AJP - Endocrinology and Metabolism, Vol 246, Issue 4 356-E360, Copyright © 1984 by American Physiological Society
Diabetogenic activity of native and biosynthetic human growth hormone in obese (ob/ob) mouse
J. L. Kostyo, S. E. Gennick and S. E. Sauder
It has been repeatedly suggested that diabetogenic activity is not an
intrinsic property of native pituitary growth hormone (GH) and that the
diabetogenic effects produced by GH preparations are due to
low-molecular-weight contaminants or degradation products of the hormone.
This possibility was evaluated in this study by assessing the ability of
purified native human GH (hGH) and biosynthetic methionyl-hGH to exacerbate
fasting hyperglycemia and glucose intolerance in the obese (ob/ob) mouse.

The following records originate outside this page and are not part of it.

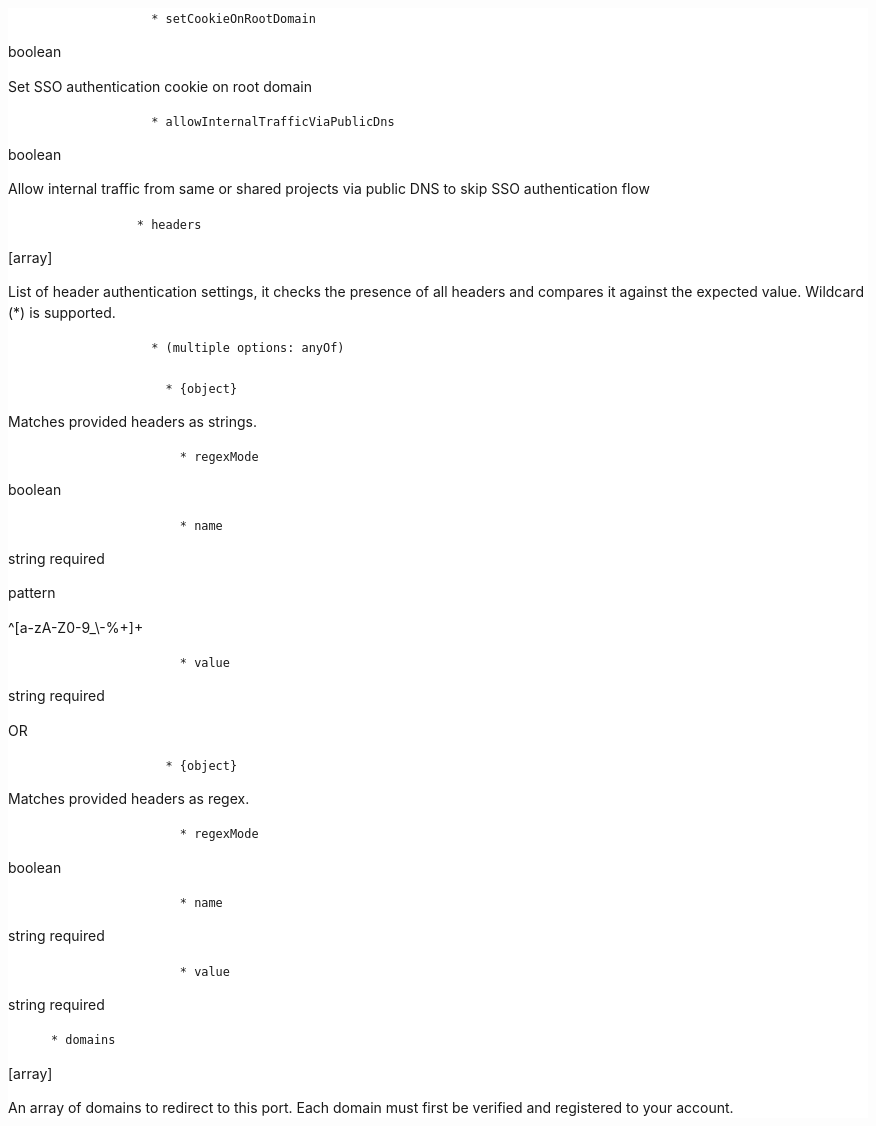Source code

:                         * setCookieOnRootDomain

boolean

Set SSO authentication cookie on root domain

                        * allowInternalTrafficViaPublicDns

boolean

Allow internal traffic from same or shared projects via public DNS to skip SSO authentication flow

                      * headers

[array]

List of header authentication settings, it checks the presence of all headers and compares it against the expected value. Wildcard (*) is supported.

                        * (multiple options: anyOf)

                          * {object}

Matches provided headers as strings.

                            * regexMode

boolean

                            * name

string required

pattern

^[a-zA-Z0-9_\\-%$+]+$

                            * value

string required

OR

                          * {object}

Matches provided headers as regex.

                            * regexMode

boolean

                            * name

string required

                            * value

string required

          * domains

[array]

An array of domains to redirect to this port. Each domain must first be verified and registered to your account.
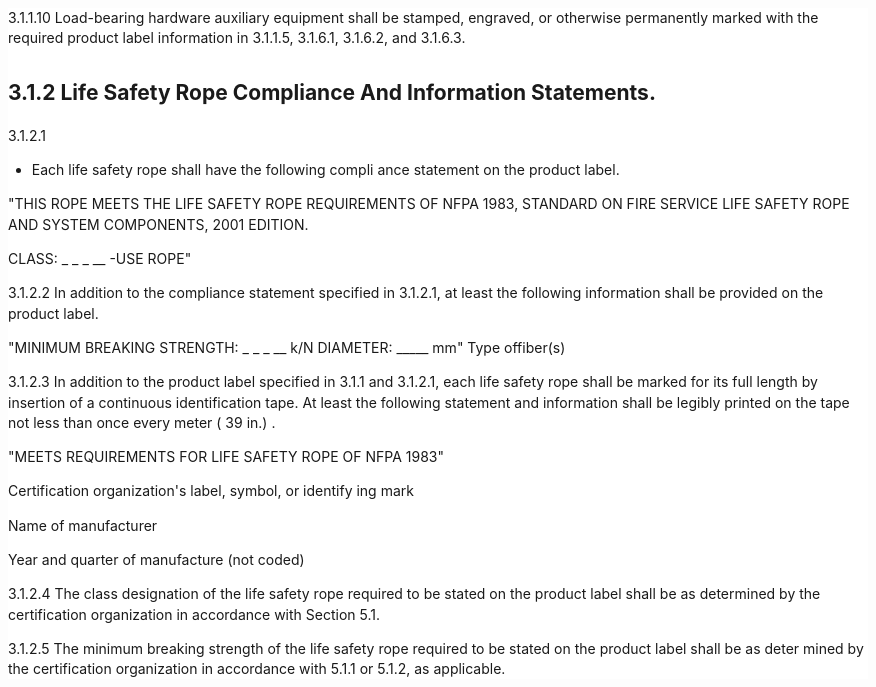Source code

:3.1.1.10 Load-bearing hardware auxiliary equipment shall be 
stamped, engraved, or otherwise permanently marked with the 
required product label information in 3.1.1.5, 3.1.6.1, 3.1.6.2, 
and 3.1.6.3. 

## 3.1.2 Life Safety Rope Compliance And Information Statements.

3.1.2.1 
* Each life safety rope shall have the following compli­
ance statement on the product label. 

"THIS ROPE MEETS THE LIFE SAFETY ROPE 
REQUIREMENTS OF NFPA 1983, STANDARD ON 
FIRE SERVICE LIFE SAFETY ROPE AND SYSTEM 
COMPONENTS, 2001 EDITION. 

CLASS: _
            _
                _
                    __ 
                        -USE ROPE" 

3.1.2.2 In addition to the compliance statement specified in 
3.1.2.1, at least the following information shall be provided on 
the product label. 

"MINIMUM BREAKING  STRENGTH: _ _ _ __ k/N 
DIAMETER: _____ mm" Type offiber(s) 

3.1.2.3 In addition to the product label specified in 3.1.1 and 
3.1.2.1, each life safety rope shall be marked for its full length 
by insertion of a continuous identification tape. At least the 
following statement and information shall be legibly printed 
on the tape not less than once every meter ( 
                                                39 in.) .  

"MEETS REQUIREMENTS FOR LIFE SAFETY ROPE 
OF NFPA 1983" 

Certification organization's label, symbol, or identify­
ing mark 

Name of manufacturer 

Year and quarter of manufacture (not coded) 

3.1.2.4 The class designation of the life safety rope required 
to be stated on the product label shall be as determined by the 
certification organization in accordance with Section 5.1. 

3.1.2.5 The minimum breaking strength of 
                                              the life safety rope 
required to be stated on the product label shall be as deter­
mined by the certification organization in accordance with 
5.1.1 or 5.1.2, as applicable.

Native hGH that had been purified by DEAE-cellulose chromatography (A-type;
1.8 IU/mg) produced fasting hyperglycemia and glucose intolerance in the
ob/ob mouse when injected subcutaneously at doses of 50 micrograms/day or
greater for 3 days. It had no effect when a single subcutaneous dose of 200
micrograms was administered 24 h previously. To eliminate possible
contamination with smaller peptides, the hGH was gel-filtered on a column
of Sephacryl S-200 in 6 M guanidine-HCl. When injected subcutaneously into
ob/ob mice at a dose of 50 micrograms/day or greater for 3 days, the
guanidine-treated hGH produced glucose intolerance. Also biosynthetic
methionyl-hGH produced marked fasting hyperglycemia and glucose intolerance
when injected subcutaneously at doses of 50 or 100 micrograms/day for 3
days. These results support the conclusion that hGH itself is indeed
diabetogenic but that chronic exposure of the organism to the hormone is
required for its effects on glucose metabolism to become clearly manifest.